Ever wondered whether the data you collect is actually telling you anything? In reality we find ourselves measuring nothing but with a huge amount of precision and in lots of detail. Let me explain. Yesterday I took a good look at my own business’ web stats. I got lots of interesting facts. I found out what countries my web visitors came from, I learned what sort of browsers the people that had viewed my posts had used, and I learned where they had been referred from. I could even follow their progress through the site, the page they landed on and the page they left from. I started looking at twitter too, found the number of followers, the number of people that had un-followed me, the number of people who aren’t following me back.

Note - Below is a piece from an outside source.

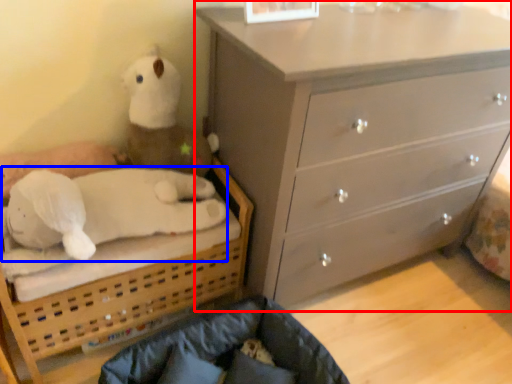
Question: Which of the following is the farthest to the observer, chest of drawers (highlighted by a red box) or animal (highlighted by a blue box)?

Choices:
 (A) chest of drawers
 (B) animal

Answer: (B)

“Awesome!”, I hear you say, “thats loads of information Kevin, it must have given you a great insight into your business”. Well guys, here’s the truth, it didn’t. All it did was waste an hour of my time.
Recently I was discussing the performance dashboard for the communications team at one of my clients. They proposed page views on the website as one of their KPIs. We had a good debate about this. Firstly we have no idea whether the people viewing the pages are the target audience for the communication. We also have no idea whether the site visitors found the information they were looking for, and if they didn’t then the page view information might be quite misleading. I’ll give you a hypothetical example; Suppose some of our web visitors want to contact the organisation by phone, and there is no phone number on the site. The visitor arrives at home page, and clicks around 7 or 8 pages looking for contact information before giving up. Looking at the stats, page views generated from this visit are high, bounce rate is low. Satisfied customer? I don’t think so.
Thing is, today, theres loads and loads of data available, and it’s really really easy to measure “stuff”. I can measure “stuff” with a huge amount of accuracy, and we can get stats on just about anything. Data and Stats are not, by themselves, useful information. To make this information useful I need to ask a few questions first.
- Whats my business strategy?
- What are my short term goals?
- What are my critical success factors to achieve these goals?
- What role does (fill in the blank: e.g. Web; Media strategy; customer satisfaction. etc) have in achieving the goal?
If I don’t know where I want the business to go, and the role of say, the website, in taking it there, then how can I possibly know whether I needed 20 new visitors to the site yesterday or whether my target should have been 200?
It may be that most of my potential ideal clients will never visit my website regardless of what I do, so all of this interesting information from Google Analytics could be totally irrelevant.
That still doesn’t tell me what I need to measure. Measurement and action need to go hand in glove. I need to measure stuff so I can see the outcome of my actions, and so that I can see where I need to take action in the future
So, I need to think about a couple of other things to tell me whether the measure is useful.
- If I measure this and the value changes significantly does the change actually have an impact on my business?
- If I can say yes, and it has an impact, can I do stuff that makes this move in the right direction, or to stop it moving in the wrong direction.
So, think carefully about whats important in your business, and only take notice of measurement that is useful rather than getting lost in loads and loads of data.